I tried to read through all the comments, and I will later when I have more time. I’m also interested in reading what others have experienced.

After Katrina, we struggled with the question of leaving or staying and buying a house in New Orleans. For 4 years we debated. It was one of the hardest decisions I’ve ever made. I love New Orleans. It feels like home to me, even more than the town where I grew up, and I suspect it always will. The friends I’ve made there and the sense of community I felt there will always be foremost in my mind when I think about her. In the midst of our moving and the excitement of being in a new city, I have moments of terrible homesickness for New Orleans.

We knew when we moved there in 2002 that it wasn’t a perfect city. What it represented for us was opportunity and an adventure. We moved there on a whim.
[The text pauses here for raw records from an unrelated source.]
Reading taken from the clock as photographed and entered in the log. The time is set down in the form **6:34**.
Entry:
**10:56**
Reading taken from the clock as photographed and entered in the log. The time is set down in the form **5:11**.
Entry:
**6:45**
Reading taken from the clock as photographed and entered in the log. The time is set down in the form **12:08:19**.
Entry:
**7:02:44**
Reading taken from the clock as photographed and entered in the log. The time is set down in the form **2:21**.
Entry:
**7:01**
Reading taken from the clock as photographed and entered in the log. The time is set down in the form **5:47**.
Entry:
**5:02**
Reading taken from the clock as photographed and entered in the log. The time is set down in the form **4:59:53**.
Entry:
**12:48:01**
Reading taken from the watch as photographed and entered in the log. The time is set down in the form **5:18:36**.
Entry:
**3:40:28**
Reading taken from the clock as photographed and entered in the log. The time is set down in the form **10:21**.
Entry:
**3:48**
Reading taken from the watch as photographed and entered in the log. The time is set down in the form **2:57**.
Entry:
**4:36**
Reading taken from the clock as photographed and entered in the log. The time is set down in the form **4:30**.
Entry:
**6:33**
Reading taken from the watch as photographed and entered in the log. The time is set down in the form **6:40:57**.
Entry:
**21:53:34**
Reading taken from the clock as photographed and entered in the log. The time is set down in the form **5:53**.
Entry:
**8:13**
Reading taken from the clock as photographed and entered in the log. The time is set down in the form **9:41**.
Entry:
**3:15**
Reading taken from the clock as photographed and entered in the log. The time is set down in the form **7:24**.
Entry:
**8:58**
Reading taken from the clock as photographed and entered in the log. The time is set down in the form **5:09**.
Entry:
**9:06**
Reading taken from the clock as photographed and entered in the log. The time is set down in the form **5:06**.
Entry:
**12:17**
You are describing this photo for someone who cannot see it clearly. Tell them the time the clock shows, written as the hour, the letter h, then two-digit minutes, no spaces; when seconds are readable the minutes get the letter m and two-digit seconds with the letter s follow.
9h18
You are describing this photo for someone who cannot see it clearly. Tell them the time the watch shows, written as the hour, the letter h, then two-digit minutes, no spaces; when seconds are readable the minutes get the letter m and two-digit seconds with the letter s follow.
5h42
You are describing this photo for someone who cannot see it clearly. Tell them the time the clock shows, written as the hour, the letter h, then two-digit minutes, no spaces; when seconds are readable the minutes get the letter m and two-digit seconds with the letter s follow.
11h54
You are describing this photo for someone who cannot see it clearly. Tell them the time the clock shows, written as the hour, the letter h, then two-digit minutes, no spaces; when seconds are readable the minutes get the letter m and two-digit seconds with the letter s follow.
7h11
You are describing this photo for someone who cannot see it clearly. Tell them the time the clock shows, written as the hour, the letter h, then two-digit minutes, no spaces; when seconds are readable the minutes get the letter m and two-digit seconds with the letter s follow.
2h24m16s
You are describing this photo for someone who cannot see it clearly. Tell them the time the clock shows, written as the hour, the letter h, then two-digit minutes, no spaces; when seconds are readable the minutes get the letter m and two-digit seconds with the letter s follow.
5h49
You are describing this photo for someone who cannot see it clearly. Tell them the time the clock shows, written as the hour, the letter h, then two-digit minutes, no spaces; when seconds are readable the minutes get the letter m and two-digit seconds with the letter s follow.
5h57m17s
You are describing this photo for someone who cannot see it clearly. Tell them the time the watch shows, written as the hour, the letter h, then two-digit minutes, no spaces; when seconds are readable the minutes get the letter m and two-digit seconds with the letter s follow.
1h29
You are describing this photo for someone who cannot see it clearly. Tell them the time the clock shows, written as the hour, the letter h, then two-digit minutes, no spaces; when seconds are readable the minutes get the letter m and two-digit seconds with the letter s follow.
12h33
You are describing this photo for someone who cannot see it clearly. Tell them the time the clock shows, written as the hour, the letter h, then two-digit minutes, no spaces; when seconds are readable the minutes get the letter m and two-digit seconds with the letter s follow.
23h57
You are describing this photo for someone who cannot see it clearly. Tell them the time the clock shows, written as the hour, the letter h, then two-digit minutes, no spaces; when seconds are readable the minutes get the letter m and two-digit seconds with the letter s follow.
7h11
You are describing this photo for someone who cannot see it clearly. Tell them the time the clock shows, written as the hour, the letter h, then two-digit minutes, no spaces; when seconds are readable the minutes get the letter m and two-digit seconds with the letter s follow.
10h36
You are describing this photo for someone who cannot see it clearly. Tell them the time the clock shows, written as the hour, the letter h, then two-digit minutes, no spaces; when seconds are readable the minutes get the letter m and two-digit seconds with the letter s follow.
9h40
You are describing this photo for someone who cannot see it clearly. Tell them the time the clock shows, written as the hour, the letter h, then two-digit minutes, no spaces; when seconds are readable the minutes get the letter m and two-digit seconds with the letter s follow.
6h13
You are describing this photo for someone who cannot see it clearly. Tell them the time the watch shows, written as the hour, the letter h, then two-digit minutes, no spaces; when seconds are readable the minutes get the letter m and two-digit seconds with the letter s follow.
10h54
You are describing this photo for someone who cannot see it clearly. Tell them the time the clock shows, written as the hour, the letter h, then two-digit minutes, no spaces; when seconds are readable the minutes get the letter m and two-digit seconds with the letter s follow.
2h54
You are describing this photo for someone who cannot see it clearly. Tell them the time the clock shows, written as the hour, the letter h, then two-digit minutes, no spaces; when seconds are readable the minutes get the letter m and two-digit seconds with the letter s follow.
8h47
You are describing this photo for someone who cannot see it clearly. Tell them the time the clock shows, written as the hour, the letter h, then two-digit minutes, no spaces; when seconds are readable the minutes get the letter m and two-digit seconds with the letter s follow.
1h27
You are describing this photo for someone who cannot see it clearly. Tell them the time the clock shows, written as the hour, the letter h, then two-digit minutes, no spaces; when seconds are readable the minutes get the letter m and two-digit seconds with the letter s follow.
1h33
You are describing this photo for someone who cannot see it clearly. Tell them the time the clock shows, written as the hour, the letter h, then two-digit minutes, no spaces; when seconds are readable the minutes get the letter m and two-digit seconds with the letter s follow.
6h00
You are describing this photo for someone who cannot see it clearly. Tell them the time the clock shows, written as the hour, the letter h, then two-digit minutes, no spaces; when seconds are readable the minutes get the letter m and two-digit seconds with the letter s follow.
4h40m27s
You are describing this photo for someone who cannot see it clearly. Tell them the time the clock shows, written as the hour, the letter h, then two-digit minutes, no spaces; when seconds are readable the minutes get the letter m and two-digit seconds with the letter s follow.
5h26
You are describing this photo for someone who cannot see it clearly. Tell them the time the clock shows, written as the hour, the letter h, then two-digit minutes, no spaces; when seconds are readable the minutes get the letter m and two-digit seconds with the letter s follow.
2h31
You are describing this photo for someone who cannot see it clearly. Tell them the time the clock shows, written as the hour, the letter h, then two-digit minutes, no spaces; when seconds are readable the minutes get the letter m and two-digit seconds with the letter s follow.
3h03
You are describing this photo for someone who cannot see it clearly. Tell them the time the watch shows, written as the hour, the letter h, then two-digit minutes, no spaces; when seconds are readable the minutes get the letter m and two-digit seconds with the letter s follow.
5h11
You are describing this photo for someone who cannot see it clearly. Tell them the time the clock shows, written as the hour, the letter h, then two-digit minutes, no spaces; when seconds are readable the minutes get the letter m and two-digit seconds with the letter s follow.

B didn’t want to stay in San Diego, we were newly married, no kids, portable job, so why not? I never thought we would stay as long as we did, or be as happy as we were.

That being said, Katrina left a deep, dark, scar in our souls that will never quite heal, I think. The evacuation and the realization that everything you owned and everyone you knew and loved could be scattered to the wind was a bitch slap from mortality. It wasn’t just the idea of losing everything, it was that there was so much to lose and so much invested in a way of life. In the end, we left because we knew that we could not deal with the emotional turmoil that goes along with the fact that every year we might have to evacuate. If you’re going to live in a city that gets hit by hurricanes, you need to be prepared to leave. It became evident after Gustav, that neither of us were equipped to deal with that particular yearly threat. Coupled with the mounting frustrations of running a small business, we figured it was time to leave before we started to hate it. All the things we love will still be there when we come to visit, and we’ll actually have time to enjoy them because we won’t be working! It’s a bittersweet trade-off though; it also means that I can’t just call you up to meet me for a drink at 2 in the afternoon.

I think that I will always miss home (New Orleans), and while I don’t think I’ll move back unless something radically changes, I’m not ruling it out.